Project the data onto the selected channels.

store_state(result_dir, index=None)[source]

Stores this node in the given directory result_dir

get_filters()[source]

AXDAWNNode

class pySPACE.missions.nodes.spatial_filtering.xdawn.AXDAWNNode(comp_type='rls', lambda_signal=1.0, lambda_noise=1.0, delta=0.25, w_ini=0.01, regularization=False, lambda_reg=100, **kwargs)[source]

Bases: pySPACE.missions.nodes.spatial_filtering.xdawn.XDAWNNode

Adaptive xDAWN spatial filter for enhancing event-related potentials.

In general, the adaptive xDAWN algorithm works as the conventional xDAWN algorithm, but is adapted to be able to evolve over time.

Therefore, instead of using the QR and SV decomposition, this node uses the generalized Eigendecomposition to find the optimal filters.

The methods are based on iteratively computing the generalized eigendecomposition (GED) with the algorithm from “Fast RLS-like algorithm for generalized eigendecomposition and its applications” (2004) by Yadunandana N. Rao , Jose , C. Principe , Tan F. Wong

In general, this works as follows:

  • The noise and signal autocorrelation matrices are adapted with more incoming samples.
  • The inverse noise autocorrelation is updated.
  • The weight vectors (i.e. general eigenvectors) are updated.
  • These are used to get the actual filters.

Optionally, update coefficients can be used for adapting the filter estimate.

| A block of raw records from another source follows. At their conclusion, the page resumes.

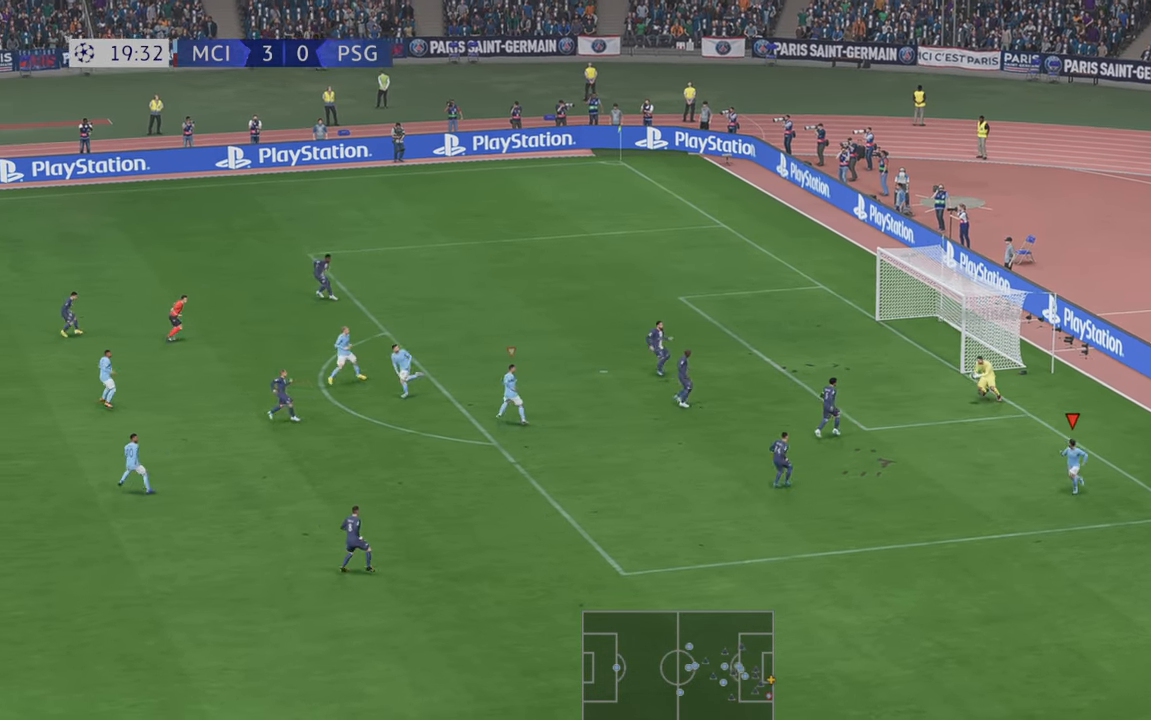
{"buttons": ["R2"], "left_stick": "left", "right_stick": "center", "events": [[184, "left_stick", "down-left"], [434, "left_stick", "left"]]}
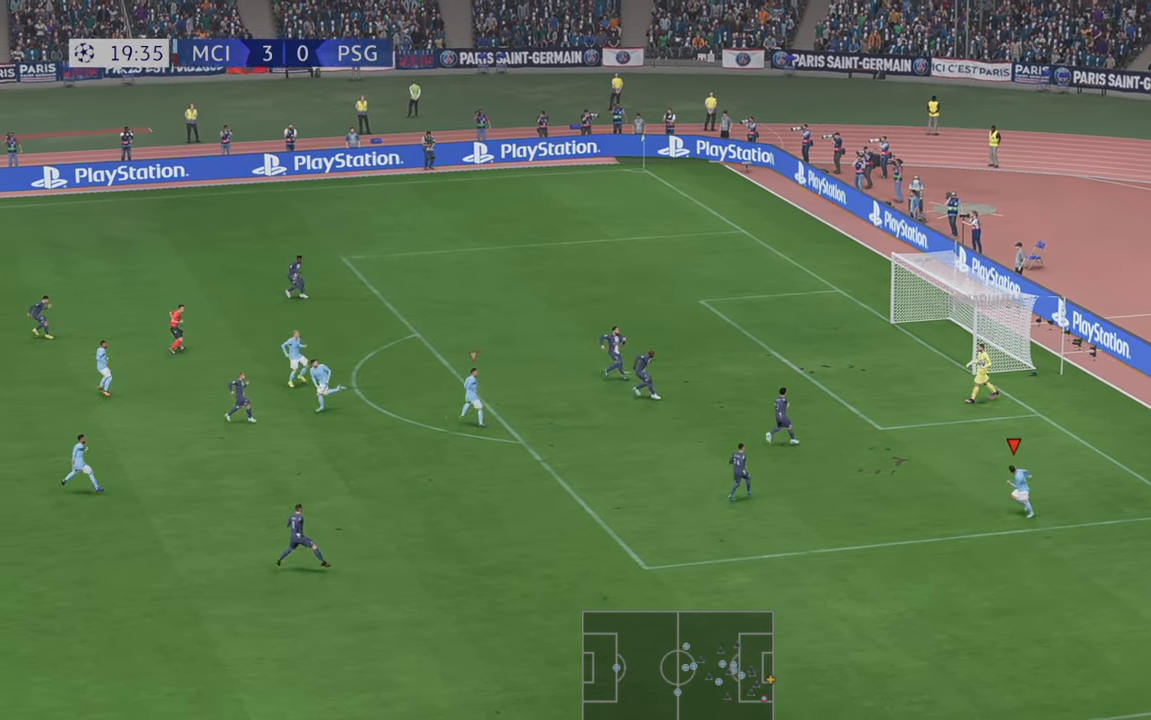
{"buttons": ["R2"], "left_stick": "left", "right_stick": "center", "events": []}
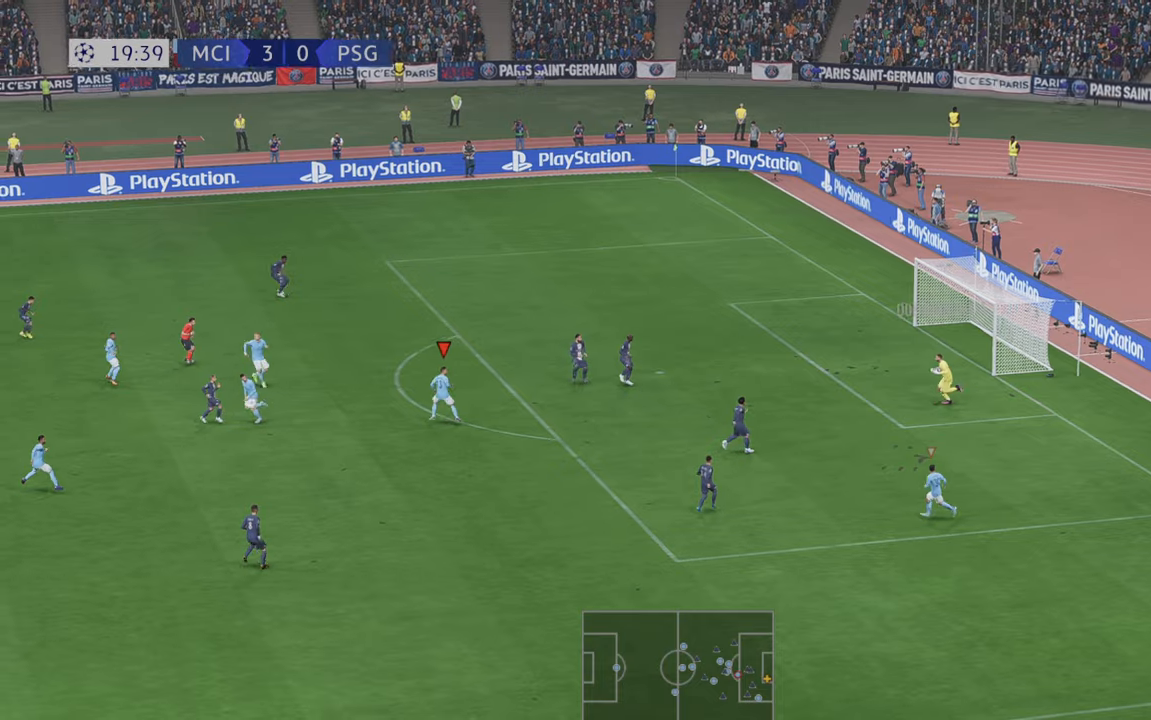
{"buttons": ["R2"], "left_stick": "up-left", "right_stick": "center", "events": [[484, "left_stick", "up-left"]]}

For using regularization techniques, the noise autocorrelation is initialized with the regularization matrix instead of using zeros.

References

main source: axDAWN
author Woehrle, H. and Krell, M. M. and Straube, S. and Kim, S. U. and Kirchner, E. A. and Kirchner, F.
title An Adaptive Spatial Filter for User-Independent Single Trial Detection of Event-Related Potentials
journal IEEE Transactions on Biomedical Engineering
publisher IEEE
doi 10.1109/TBME.2015.2402252
volume 62
issue 7
pages 1696 - 1705
year 2015
main source: raxDAWN
author Krell, M. M. and Seeland, A. and Woehrle, H.
title raxDAWN: Circumventing Overfitting of the Adaptive xDAWN
book Proceedings of the International Congress on Neurotechnology, Electronics and Informatics
publisher SciTePress
doi 10.5220/0005657500680075
year 2015
Parameters
lambda_signal:
update coefficient for weighting

old samples of the signal.

(optional, default: 1.0)

lambda_noise:

forgetting factor for weighting old samples of the noise.

(optional, default: 1.0)

comp_type:

Type of computation

Either use iterative GED (rls) or the eigh function from scipy (eig). eig will not enable an iterative procedure and is just integrated for comparison with the original method and for testing the incremental approach. Depending on the scipy version, the scipy.linalg.eigh() function might raise an error or deliver unexpected results.

(optional, default: rls)

delta:

Factor for identity matrix in initialization of inverse correlation matrix.

(optional, default: 0.25)

w_ini:

Factor for random filter initialization

(optional, default: 0.01)

regularization:

Currently only Tikhonov regularization is implemented. By default no regularization is active using False. For the regularization, the lambda_reg parameter should be optimized.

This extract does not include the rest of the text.